Use Apache Phoenix on HDInsight HBase
HBase clusters on HDInsight come with Apache Phoenix. Apache Phoenix is an open source, massively parallel relational database layer built on Apache HBase. Apache Phoenix allows you to use SQL-like queries over HBase. It uses JDBC drivers underneath to enable users to create, delete, and alter SQL tables. You can also index, create views and sequences, and upsert rows individually and in bulk. Phoenix uses noSQL native compilation rather than using MapReduce to compile queries, enabling the creation of low-latency applications on top of HBase. Phoenix adds coprocessors to support running client-supplied code in the address space of the server, executing the code colocated with the data. This approach minimizes client/server data transfer. For more information, see the Apache Phoenix documentation.
Apache Phoenix on HDInsight HBase is typically used to enable self-service analytics and extract insights as depicted below. Phoenix can plug into any ODBC compatible BI tool and enable ad-hoc SQL analytics on HBase.
Combining Apache HBase and Phoenix can be used as a datastore for mutable data. The Apache Phoenix querying engine on HBase comes with some important features.
Secondary indexes
Records in HBase are accessed using the primary row key using a single index that’s lexicographically sorted on the primary row key. If you try to access records in any way other than the primary row, that would lead to inefficient scanning of all the data in the HBase table. Apache Phoenix allows you to create secondary indexes on columns and expressions to create alternate row keys to allow point lookups or range scans along this new index. For more information, see the Apache Phoenix Secondary Indexes documentation.
The CREATE INDEX command is used to create secondary indexes in HBase as shows below.
CREATE INDEX ix_purchasetype on SALTEDWEBLOGS (purchasetype, transactiondate) INCLUDE (bookname, quantity);
Views
Limiting the number of physical tables in HBase and in turn limiting the number of regions is a recommended strategy.

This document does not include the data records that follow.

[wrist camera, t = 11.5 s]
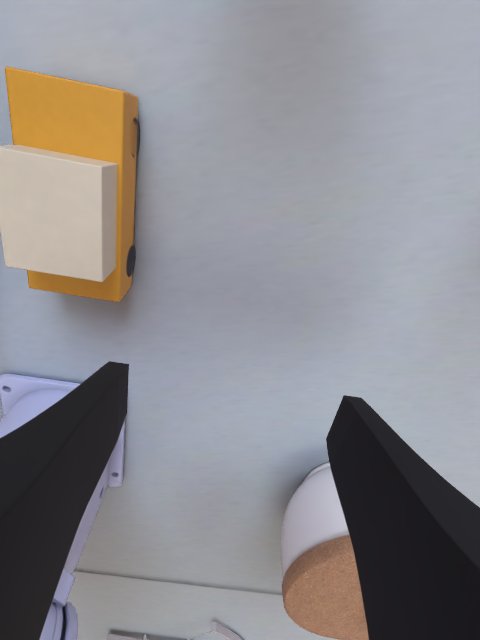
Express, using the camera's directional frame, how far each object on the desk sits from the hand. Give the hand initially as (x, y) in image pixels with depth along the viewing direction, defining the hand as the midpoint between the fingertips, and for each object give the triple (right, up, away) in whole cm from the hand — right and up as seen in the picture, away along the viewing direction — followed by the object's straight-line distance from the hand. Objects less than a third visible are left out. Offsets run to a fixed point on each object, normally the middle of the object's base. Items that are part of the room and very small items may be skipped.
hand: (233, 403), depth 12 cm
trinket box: (+8, -10, +16) cm, 21 cm away
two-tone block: (-7, +9, +6) cm, 13 cm away
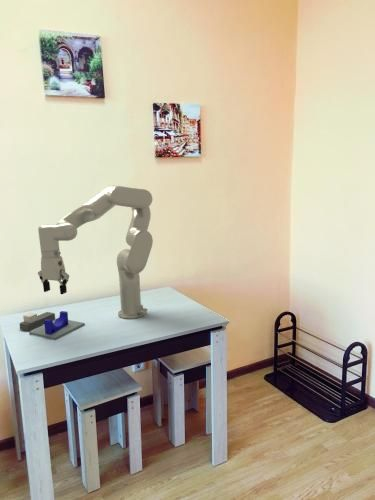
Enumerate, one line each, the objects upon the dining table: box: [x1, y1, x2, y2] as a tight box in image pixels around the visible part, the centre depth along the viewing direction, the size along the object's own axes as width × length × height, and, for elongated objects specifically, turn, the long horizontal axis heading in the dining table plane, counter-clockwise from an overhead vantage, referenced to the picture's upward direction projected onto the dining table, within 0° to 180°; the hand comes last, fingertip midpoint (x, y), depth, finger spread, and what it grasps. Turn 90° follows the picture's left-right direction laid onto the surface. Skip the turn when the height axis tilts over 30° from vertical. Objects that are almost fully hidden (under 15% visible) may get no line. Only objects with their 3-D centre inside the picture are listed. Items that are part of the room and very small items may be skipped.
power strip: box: [19, 311, 56, 332], centre depth 189 cm, size 5×16×6 cm, turn 152°
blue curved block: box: [44, 310, 69, 334], centre depth 181 cm, size 12×4×6 cm, turn 160°
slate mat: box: [28, 319, 86, 341], centre depth 183 cm, size 15×18×1 cm
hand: (55, 292), depth 180 cm, fingers open, 9 cm apart
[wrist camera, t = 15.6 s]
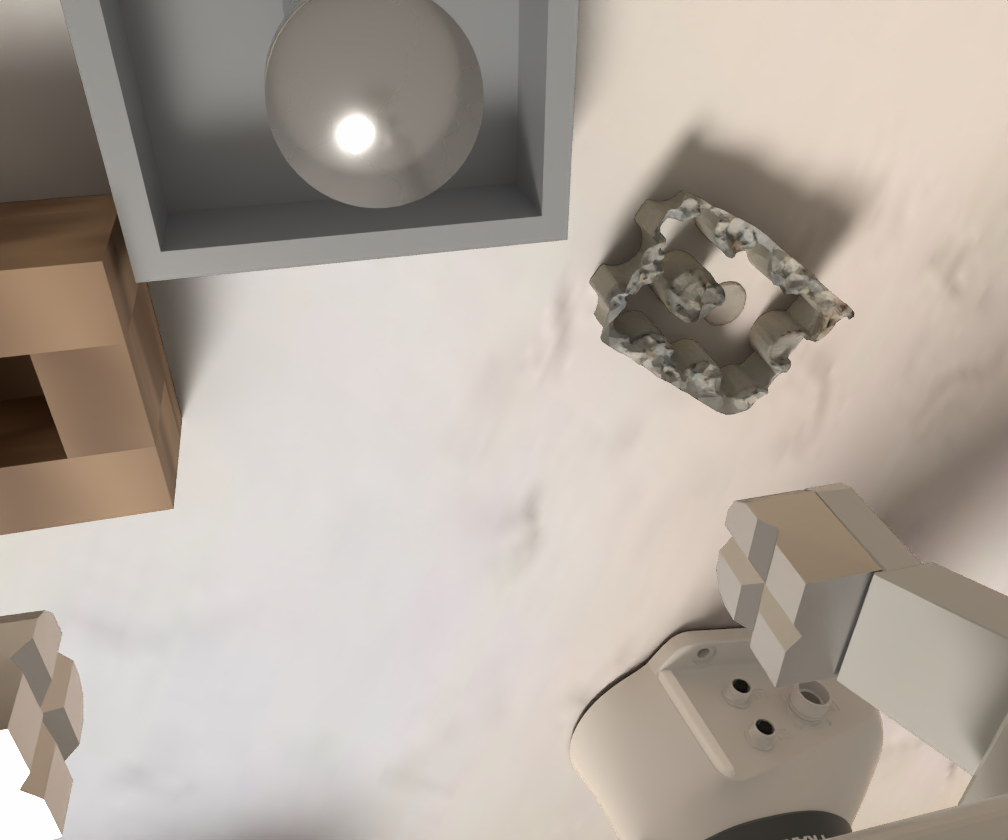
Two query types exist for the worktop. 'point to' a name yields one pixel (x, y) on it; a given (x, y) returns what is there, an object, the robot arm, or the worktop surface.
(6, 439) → the socket block
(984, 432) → the worktop surface
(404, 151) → the steel pin
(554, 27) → the grey tray
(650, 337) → the egg carton
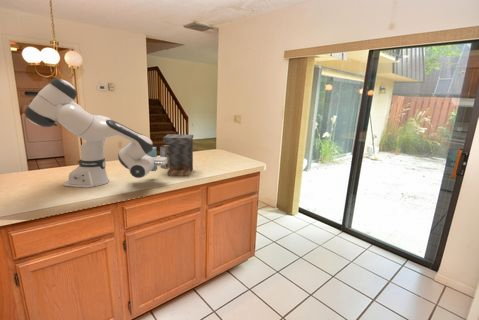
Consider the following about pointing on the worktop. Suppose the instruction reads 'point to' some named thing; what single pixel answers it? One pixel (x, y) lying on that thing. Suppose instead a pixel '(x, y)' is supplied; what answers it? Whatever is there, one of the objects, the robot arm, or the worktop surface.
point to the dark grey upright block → (180, 154)
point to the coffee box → (165, 154)
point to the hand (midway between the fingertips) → (152, 157)
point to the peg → (153, 154)
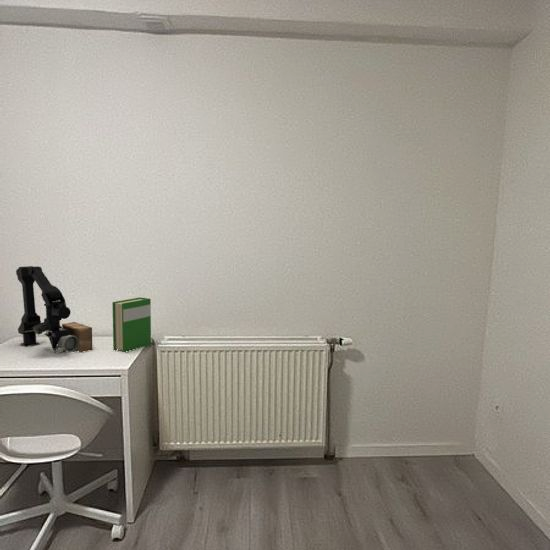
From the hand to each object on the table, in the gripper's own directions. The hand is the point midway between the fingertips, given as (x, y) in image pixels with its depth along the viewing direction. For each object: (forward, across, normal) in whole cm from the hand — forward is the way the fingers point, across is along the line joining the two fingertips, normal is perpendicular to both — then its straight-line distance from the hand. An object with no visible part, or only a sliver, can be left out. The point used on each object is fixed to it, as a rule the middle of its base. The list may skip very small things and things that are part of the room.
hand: (54, 348), depth 202 cm
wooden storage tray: (+2, 0, +11) cm, 11 cm away
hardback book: (+2, +19, +30) cm, 36 cm away
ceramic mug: (+2, +1, +5) cm, 6 cm away
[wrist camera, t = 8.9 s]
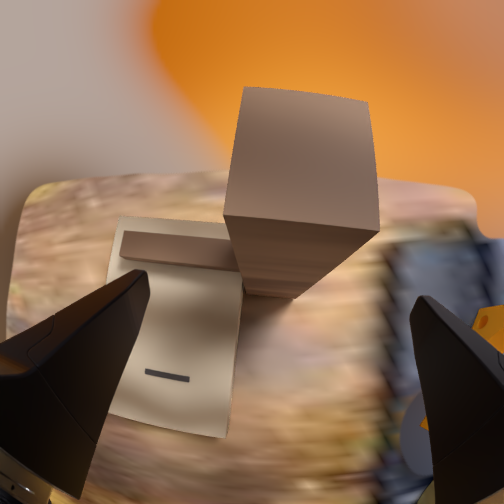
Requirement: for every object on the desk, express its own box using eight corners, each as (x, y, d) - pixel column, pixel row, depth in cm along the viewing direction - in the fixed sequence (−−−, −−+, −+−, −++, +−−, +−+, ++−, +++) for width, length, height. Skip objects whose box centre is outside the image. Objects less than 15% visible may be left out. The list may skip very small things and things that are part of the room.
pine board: (228, 427, 20) (225, 438, 17) (109, 402, 20) (94, 408, 18) (249, 236, 24) (248, 225, 21) (131, 226, 24) (118, 215, 21)
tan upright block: (295, 298, 22) (379, 231, 6) (137, 280, 23) (-17, 203, 7) (299, 246, 23) (367, 101, 7) (145, 232, 23) (23, 109, 8)
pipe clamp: (446, 440, 19) (487, 459, 13) (419, 425, 19) (459, 446, 13) (501, 330, 21) (545, 325, 15) (478, 309, 22) (524, 300, 16)
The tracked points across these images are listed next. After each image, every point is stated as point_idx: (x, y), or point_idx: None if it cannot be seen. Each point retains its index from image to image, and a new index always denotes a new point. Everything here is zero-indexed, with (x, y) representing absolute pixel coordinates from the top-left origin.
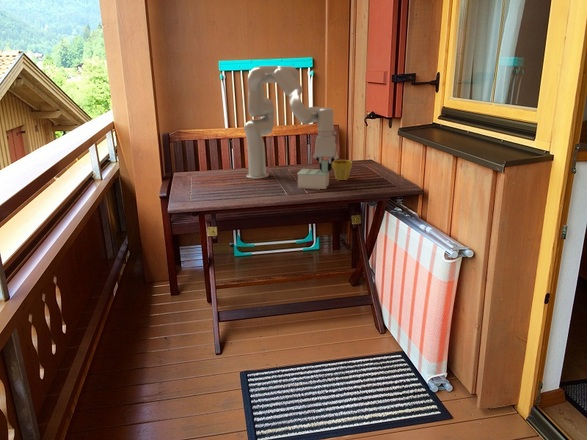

Views in Phoenix help this recommendation by allowing for the creation of multiple virtual tables sharing the same underlying physical table on HBase. For more information, see the Apache Phoenix Views documentation.
Given the below Table definition in HBase.
CREATE TABLE product_metrics (
metric_type CHAR(1),
created_by VARCHAR,
created_date DATE,
metric_id INTEGER
CONSTRAINT pk PRIMARY KEY (metric_type, created_by, created_date, metric_id));
You can define the following view.
CREATE VIEW mobile_product_metrics (carrier VARCHAR, dropped_calls BIGINT) AS SELECT * FROM product_metric WHERE metric_type = 'm';
Transactions
While HBase works with row level transactions only, Apache Phoenix enables cross table and cross row transactions with full ACID support by integrating with Apache Tephra.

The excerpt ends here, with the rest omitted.